Objections and critique of them.

Решения, однажды достигнутые, приобретены навсегда; проблемы, которые были однажды решены, не возникают снова, или, что то же самое, они возникают иным образом, чем те, что были в прошлом. Ткань Истории составлена из таких трудов, в которых сотрудничают все индивиды; но это не работа и не может быть целью любого из них в частности, потому что каждый исключительно занят своей частной работой, и только в rem suam agere он также делает дело мира. История — это происходящее, которое, как было увидено, не должно судиться практически, потому что оно всегда превосходит индивидов, и к ним, а не к истории, применим практический суд. Суд Истории — в самом факте ее существования: ее рациональность — в ее реальности.

Individuals and History.

Эта историческая ткань, которая есть и не есть работа индивидов, составляет, как было сказано, работу универсального Духа, проявлениями и инструментами которого являются индивиды. Таким образом неявно исключаются те взгляды, которые приписывают ход вещей Судьбе, Фортуне или Случаю, то есть механизму или капризу, оба из которых недостаточны и односторонни, как детерминизм и свобода воли, каждый из которых взывает к другому, когда осознает свое собственное бессилие. Идея механического происхождения, эволюции, которая происходит путем добавления мельчайших элементов, сейчас оставляется даже для того фрагмента истории, который называется Историей Природы (единственная истинная и возможная Философия Природы), в которой начинает появляться вновь теория последовательных кризисов и революции, и идея свободы, чьи творения не должны измеряться или ограничиваться математически.

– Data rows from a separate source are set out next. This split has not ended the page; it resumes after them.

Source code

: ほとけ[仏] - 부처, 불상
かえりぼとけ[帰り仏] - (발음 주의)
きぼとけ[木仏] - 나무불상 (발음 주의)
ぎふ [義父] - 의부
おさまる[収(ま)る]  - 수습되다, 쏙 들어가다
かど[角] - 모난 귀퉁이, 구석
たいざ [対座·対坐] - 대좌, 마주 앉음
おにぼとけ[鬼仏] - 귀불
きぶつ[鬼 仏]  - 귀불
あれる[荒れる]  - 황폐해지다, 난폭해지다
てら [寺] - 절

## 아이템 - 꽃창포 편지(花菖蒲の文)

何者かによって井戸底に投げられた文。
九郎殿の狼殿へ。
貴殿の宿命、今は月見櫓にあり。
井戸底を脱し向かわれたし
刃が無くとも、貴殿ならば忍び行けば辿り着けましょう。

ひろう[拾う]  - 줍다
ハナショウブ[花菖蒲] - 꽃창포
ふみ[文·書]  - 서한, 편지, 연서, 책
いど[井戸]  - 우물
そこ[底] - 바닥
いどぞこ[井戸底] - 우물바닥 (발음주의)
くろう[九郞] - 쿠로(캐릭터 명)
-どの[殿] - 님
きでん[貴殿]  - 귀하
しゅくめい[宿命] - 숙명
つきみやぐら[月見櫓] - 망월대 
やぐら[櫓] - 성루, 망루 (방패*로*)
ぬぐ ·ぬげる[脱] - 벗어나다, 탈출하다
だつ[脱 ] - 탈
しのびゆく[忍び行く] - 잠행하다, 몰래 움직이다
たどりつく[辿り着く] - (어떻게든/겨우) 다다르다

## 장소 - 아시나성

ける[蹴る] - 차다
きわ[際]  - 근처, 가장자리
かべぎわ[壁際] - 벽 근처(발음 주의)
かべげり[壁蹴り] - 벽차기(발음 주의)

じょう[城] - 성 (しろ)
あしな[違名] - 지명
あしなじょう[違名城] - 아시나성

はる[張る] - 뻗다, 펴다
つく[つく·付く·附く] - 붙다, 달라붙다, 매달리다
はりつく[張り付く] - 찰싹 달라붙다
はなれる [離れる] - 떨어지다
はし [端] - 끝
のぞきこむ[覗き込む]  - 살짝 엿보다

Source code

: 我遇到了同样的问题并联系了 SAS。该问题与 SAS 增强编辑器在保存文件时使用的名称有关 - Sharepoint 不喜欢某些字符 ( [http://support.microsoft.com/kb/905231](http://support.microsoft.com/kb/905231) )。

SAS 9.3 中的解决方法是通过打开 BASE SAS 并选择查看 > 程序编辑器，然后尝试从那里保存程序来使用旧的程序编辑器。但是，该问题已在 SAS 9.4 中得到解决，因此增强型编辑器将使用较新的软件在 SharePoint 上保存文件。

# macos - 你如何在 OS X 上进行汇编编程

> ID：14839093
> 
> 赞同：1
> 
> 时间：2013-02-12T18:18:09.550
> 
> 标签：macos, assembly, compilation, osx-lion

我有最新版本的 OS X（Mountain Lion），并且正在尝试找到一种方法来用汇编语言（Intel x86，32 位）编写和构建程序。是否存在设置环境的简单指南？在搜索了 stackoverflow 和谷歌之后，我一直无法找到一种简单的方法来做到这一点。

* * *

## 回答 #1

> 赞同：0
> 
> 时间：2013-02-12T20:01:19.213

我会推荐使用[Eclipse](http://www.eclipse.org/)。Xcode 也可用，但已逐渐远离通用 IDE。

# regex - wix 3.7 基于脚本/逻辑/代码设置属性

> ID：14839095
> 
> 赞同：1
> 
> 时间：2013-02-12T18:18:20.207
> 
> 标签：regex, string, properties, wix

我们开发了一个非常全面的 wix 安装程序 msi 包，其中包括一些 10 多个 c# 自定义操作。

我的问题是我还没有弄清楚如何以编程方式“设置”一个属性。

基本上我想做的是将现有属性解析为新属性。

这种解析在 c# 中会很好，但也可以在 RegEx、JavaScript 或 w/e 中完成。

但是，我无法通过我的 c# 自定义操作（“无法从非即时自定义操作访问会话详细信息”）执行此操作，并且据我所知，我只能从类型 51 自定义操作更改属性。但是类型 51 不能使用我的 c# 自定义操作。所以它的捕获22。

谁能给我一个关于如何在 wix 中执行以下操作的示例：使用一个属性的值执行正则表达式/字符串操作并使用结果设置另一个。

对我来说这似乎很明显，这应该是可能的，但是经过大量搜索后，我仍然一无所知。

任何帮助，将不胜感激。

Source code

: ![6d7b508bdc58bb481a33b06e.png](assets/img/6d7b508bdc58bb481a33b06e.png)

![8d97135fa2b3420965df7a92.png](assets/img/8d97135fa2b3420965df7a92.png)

Но высшая рациональность, которая направляет ход истории, не должна, с другой стороны, мыслиться как работа трансцендентного Интеллекта или Провидения, как это имеет место в религиозной и полуфантастической мысли, которая не обладает иной ценностью, кроме ценности смутного предчувствия истины. Если История есть рациональность, то Провидение, безусловно, направляет ее; но такого рода, который становится актуальным в индивидах и действует не на них, а в них. Это утверждение Провидения — не догадка или вера, а свидетельство разума. Кто почувствовал бы в себе силу жизни без такого интимного убеждения? Откуда мог бы он черпать смирение в печали, поощрение к терпению? Конечно, то, что говорит религиозный человек словами «Оставим это в руках Божьих», говорится также человеком разума теми другими словами: «Мужество, и вперед»?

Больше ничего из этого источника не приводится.